La mission de la mairie étant prioritairement sociale, que peut- on retenir dans ce couloir et mettre à votre actif ?

En réalité, notre priorité était le social. Nous avons mis en place un système de développement participatif. Celui-ci a permis aux populations elles-mêmes d’être obligées de donner leurs points de vue sur notre manière de concevoir le budget. En plus, comme ce partenariat était déjà fait entre les populations et nous, nous n’avions pas de la peine à implémenter nos actions sur le terrain.

Du point de vue de l’aide substantielle, nous avons fait le tour des structures. Nous avons trouvé un problème particulier dans les centres médicaux d’arrondissement qui n’avaient pas de lits, qui n’avaient aucun plateau technique.
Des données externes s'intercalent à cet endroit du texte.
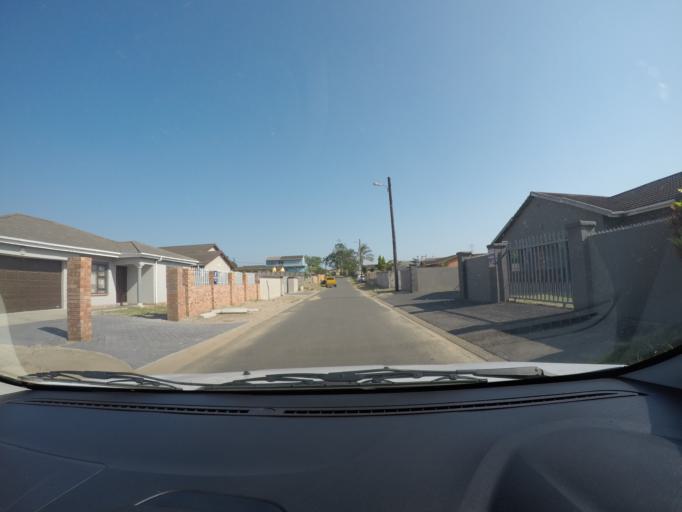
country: ZA
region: KwaZulu-Natal
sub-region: uThungulu District Municipality
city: Richards Bay
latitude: -28.7230
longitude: 32.0362
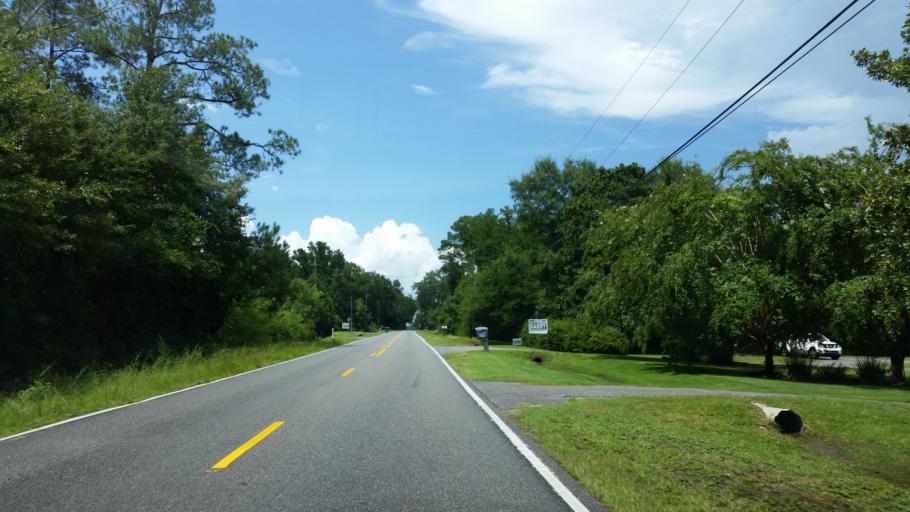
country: US
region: Florida
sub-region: Escambia County
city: Gonzalez
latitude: 30.5535
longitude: -87.2998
Nous nous sommes attelés à les aider, à faire en sorte qu’au moins au niveau de l’accueil ou de la prise en charge des malades dans les hôpitaux, dans les CMA (Centre Médicaux d’Arrondissement Ndlr) que ce soit amélioré, ce qui a été fait. Après ça, nous nous sommes appesantit sur les problèmes de la mobilité, c’est-à-dire des aveugles, des handicapé moteurs etc.  On leur a fourni des tricycles, des cannes, des béquilles, etc. On a beaucoup fait dans le social, sans oublier les écoles.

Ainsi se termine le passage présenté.